--- Document text ---
######

Why We Love This Wedding Reading: Though it's a little longer than some, we adore this beautifully written extract from a beloved classic. It's a cool wedding ceremony reading about love – not to mention great relationship advice!
14. The Journals of Sylvia Plath – Sylvia Plath
I feel good with my husband: I like his warmth and his bigness and his being-there and his making and his jokes and stories and what he reads and how he likes fishing and walks and pigs and foxes and little animals and is honest and not vain or fame-crazy and how he shows his gladness for what I cook him and joy for when I make him something, a poem or a cake, and how he is troubled when I am unhappy and wants to do anything so I can fight out my soul-battles and grow up with courage and a philosophical ease. I love his good smell and his body that fits with mine as if they were made in the same body-shop to do just that. What is only pieces, doled out here and there to this boy and that boy, that made me like pieces of them, is all jammed together in my husband. So I don’t want to look around anymore: I don’t need to look around for anything.
Why We Love This Wedding Reading: This short wedding reading is a clear choice for lovers of literature, and these sentences sum up how the right person can feel as if they were made for you.
15. Extract from The Kindly Ones – Neil Gaiman
Have you ever been in love? Horrible isn’t it? It makes you so vulnerable. It opens your chest and it opens up your heart and it means that someone can get inside you and mess you up. You build up all these defences, you build up a whole suit of armour, so that nothing can hurt you, then one stupid person, no different from any other stupid person, wanders into your stupid life … You give them a piece of you. They didn’t ask for it. They did something dumb one day, like kiss you or smile at you, and then your life isn’t your own anymore. Love takes hostages. It gets inside you.
Why We Love This Wedding Reading: Many couples have been through ups and downs, and this passage reminds us that through thick or thin, true love always wins.
16. Maybe – Anon
Maybe we are supposed to meet the wrong people before we meet the right
one so when they finally arrive we are truly grateful for the gift we have been
given.
Maybe it’s true that we don’t know what we have lost until we lose it but it is
also true that we don’t know what we’re missing until it arrives.
Maybe the happiest of people don’t have the best of everything, but make the
best of everything that comes their way.
Maybe the best kind of love is the kind where you sit on the sofa together, not
saying a word, and walk away feeling like it was the best conversation you ever
had.

######

--- Records for the exercise ---

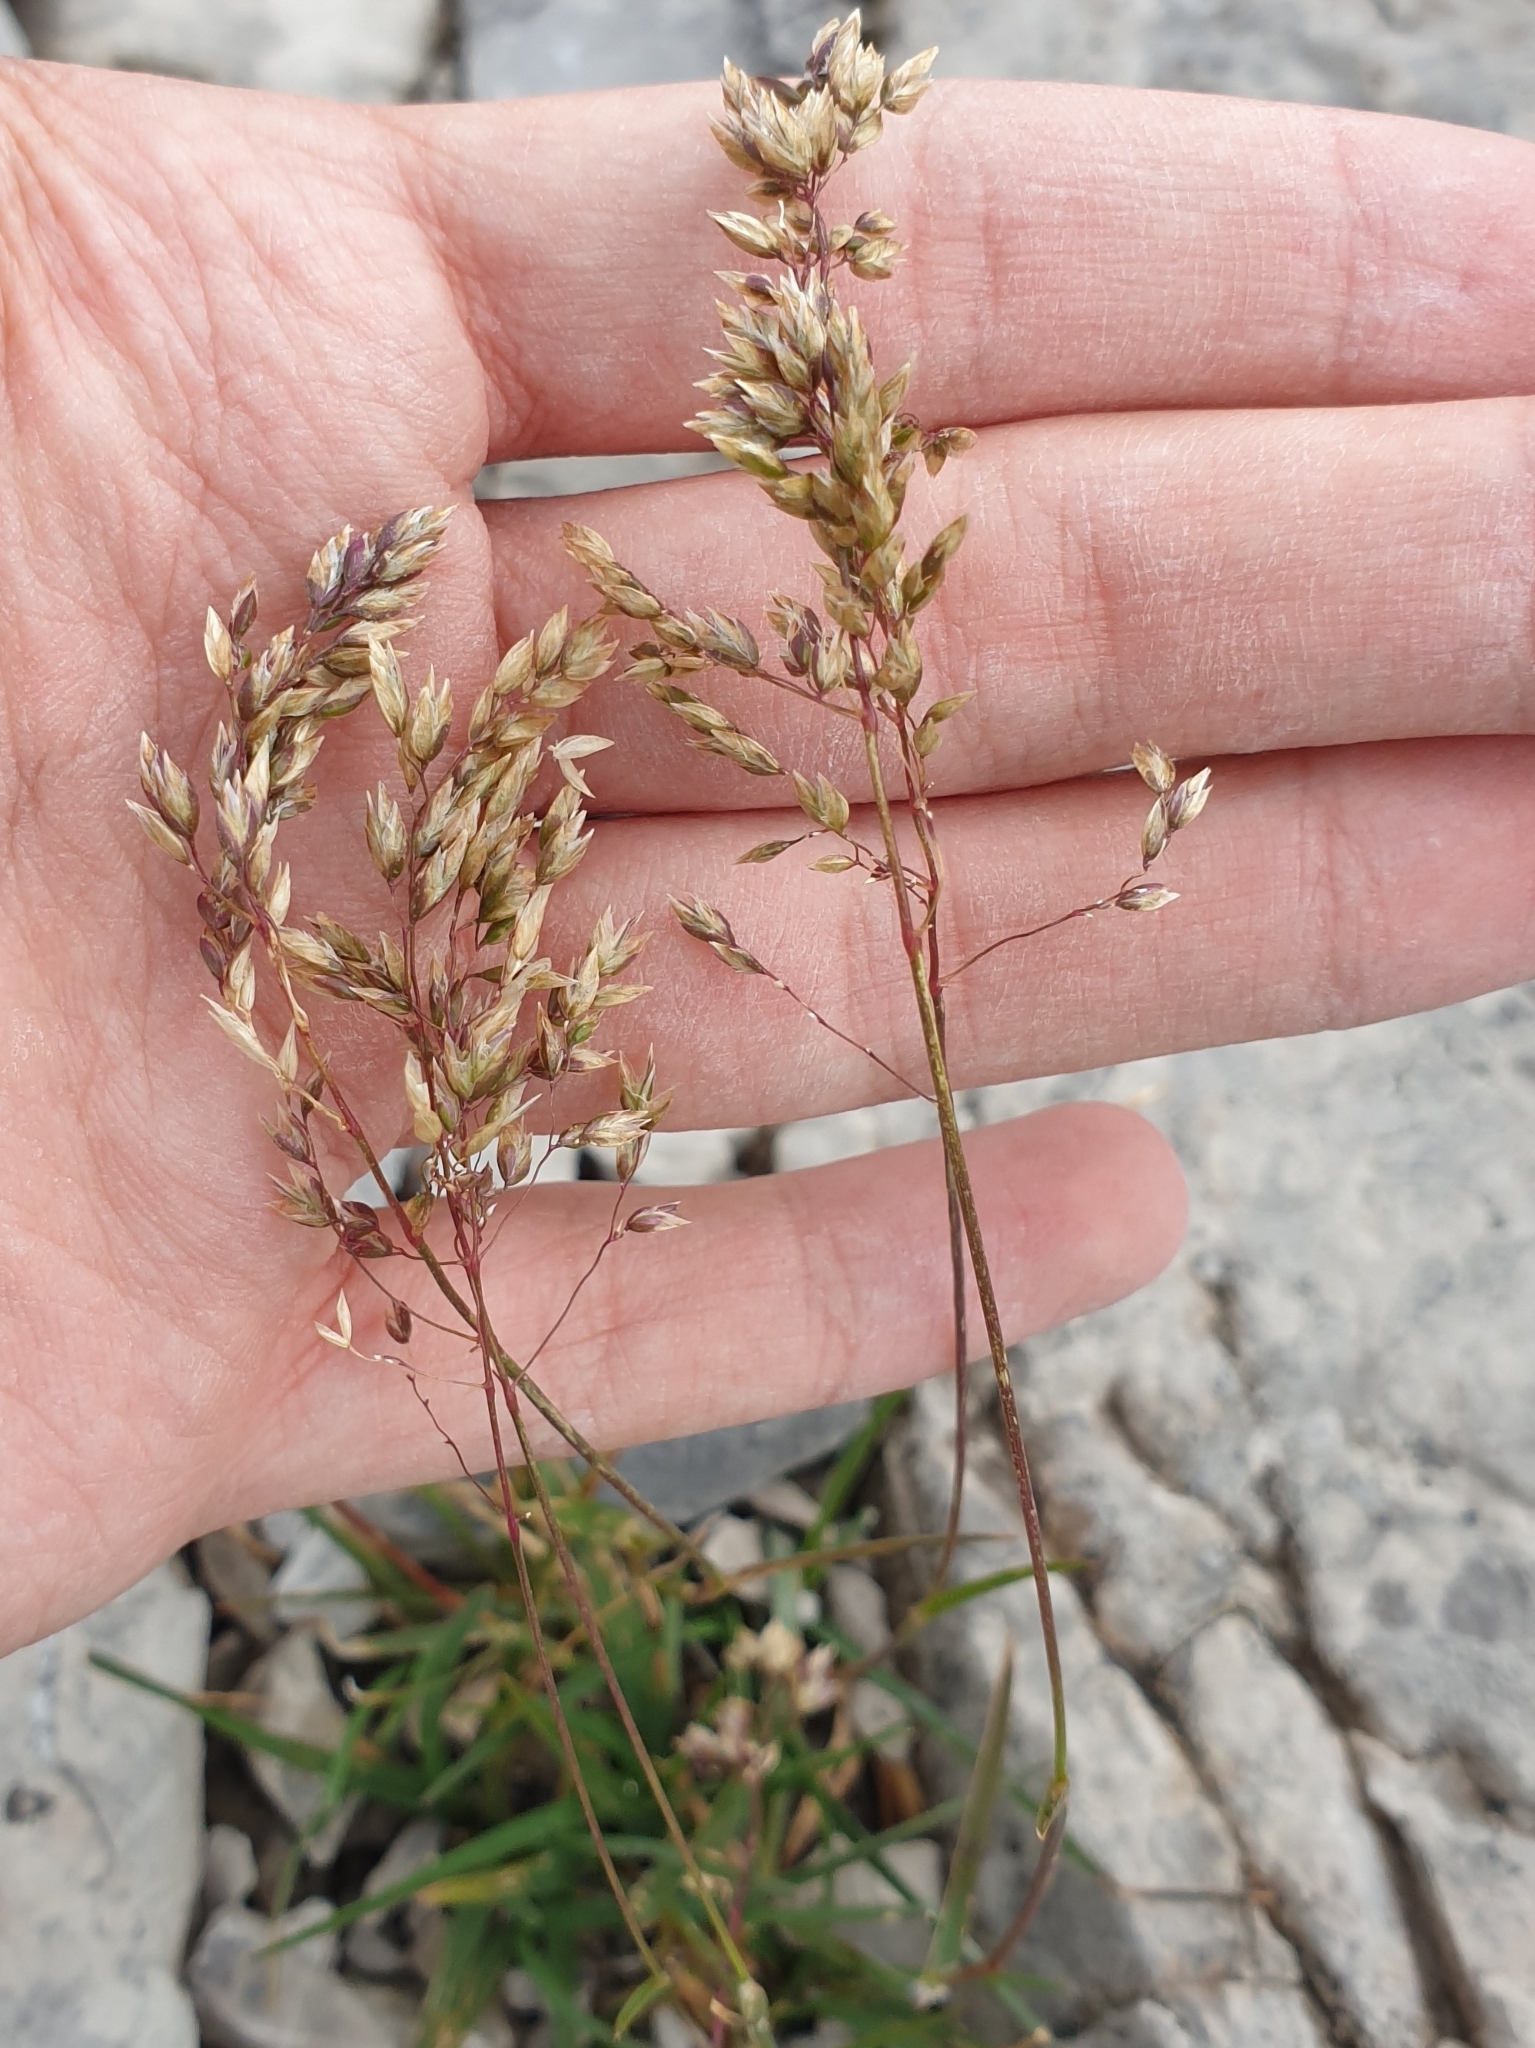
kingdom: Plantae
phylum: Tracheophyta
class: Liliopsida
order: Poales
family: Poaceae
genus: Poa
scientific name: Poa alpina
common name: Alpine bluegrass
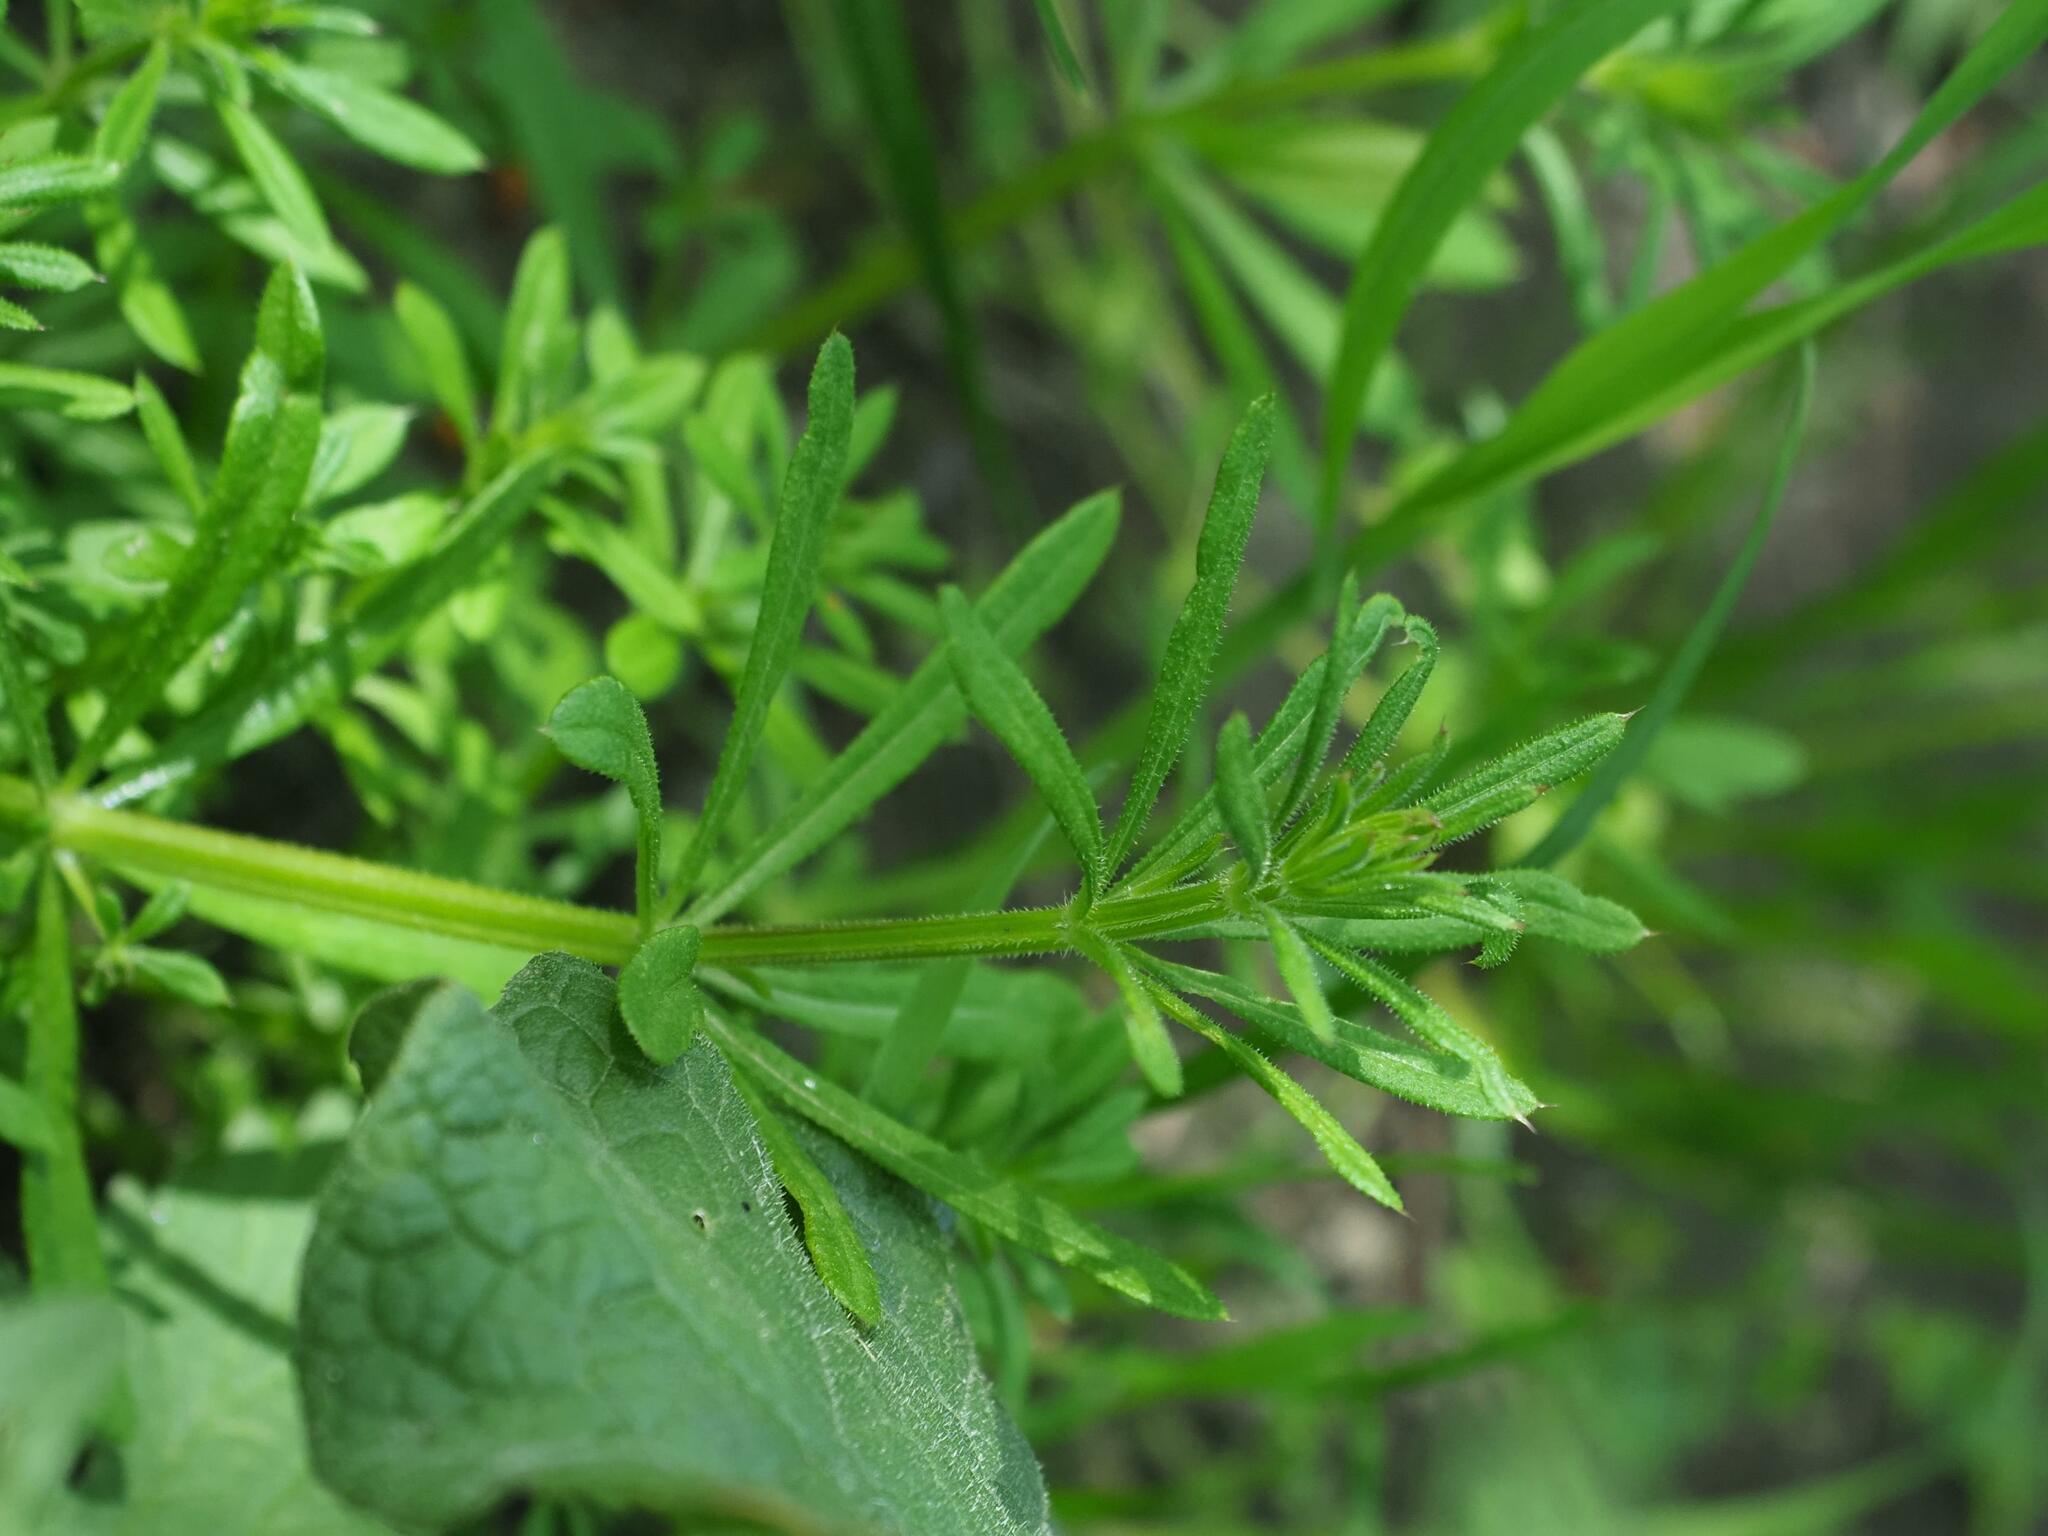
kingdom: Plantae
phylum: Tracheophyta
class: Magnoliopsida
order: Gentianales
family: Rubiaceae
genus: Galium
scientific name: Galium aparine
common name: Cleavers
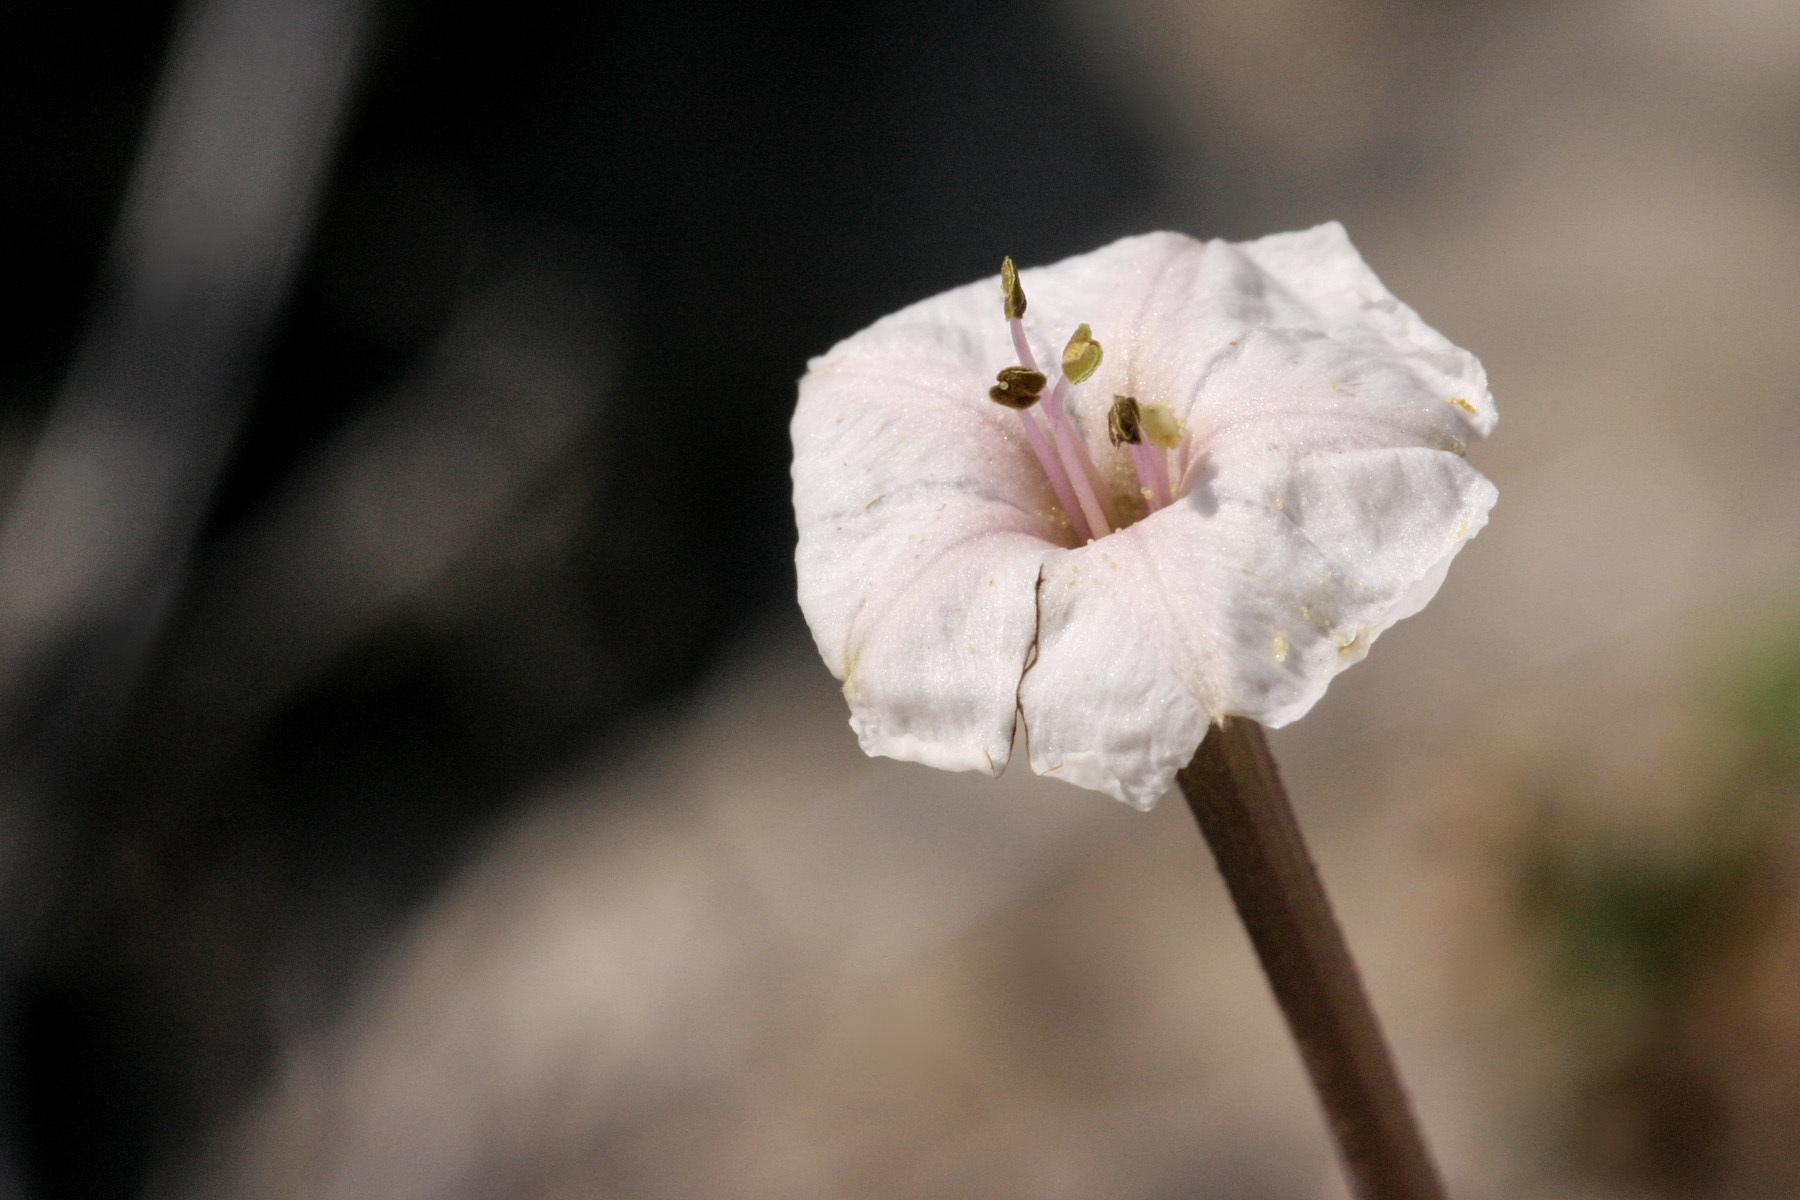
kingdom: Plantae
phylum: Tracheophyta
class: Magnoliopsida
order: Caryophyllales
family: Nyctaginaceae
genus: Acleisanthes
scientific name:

######

--- What you will do ---
A. Can you copy word for word the part of the wedding readings between "Why We Love This Wedding Reading: Many" and "until it arrives.", inclusive?
B. Between the line in the records holding "family: Poaceae" and the end of the records, inclusive, can you change "scientific name" to "binomial" and give back only those lines, otherwise unchanged and without the pictures?

--- Responses to the tasks ---
A.
Why We Love This Wedding Reading: Many couples have been through ups and downs, and this passage reminds us that through thick or thin, true love always wins.
16. Maybe – Anon
Maybe we are supposed to meet the wrong people before we meet the right
one so when they finally arrive we are truly grateful for the gift we have been
given.
Maybe it’s true that we don’t know what we have lost until we lose it but it is
also true that we don’t know what we’re missing until it arrives.

B.
family: Poaceae
genus: Poa
binomial: Poa alpina
common name: Alpine bluegrass
kingdom: Plantae
phylum: Tracheophyta
class: Magnoliopsida
order: Gentianales
family: Rubiaceae
genus: Galium
binomial: Galium aparine
common name: Cleavers
kingdom: Plantae
phylum: Tracheophyta
class: Magnoliopsida
order: Caryophyllales
family: Nyctaginaceae
genus: Acleisanthes
binomial:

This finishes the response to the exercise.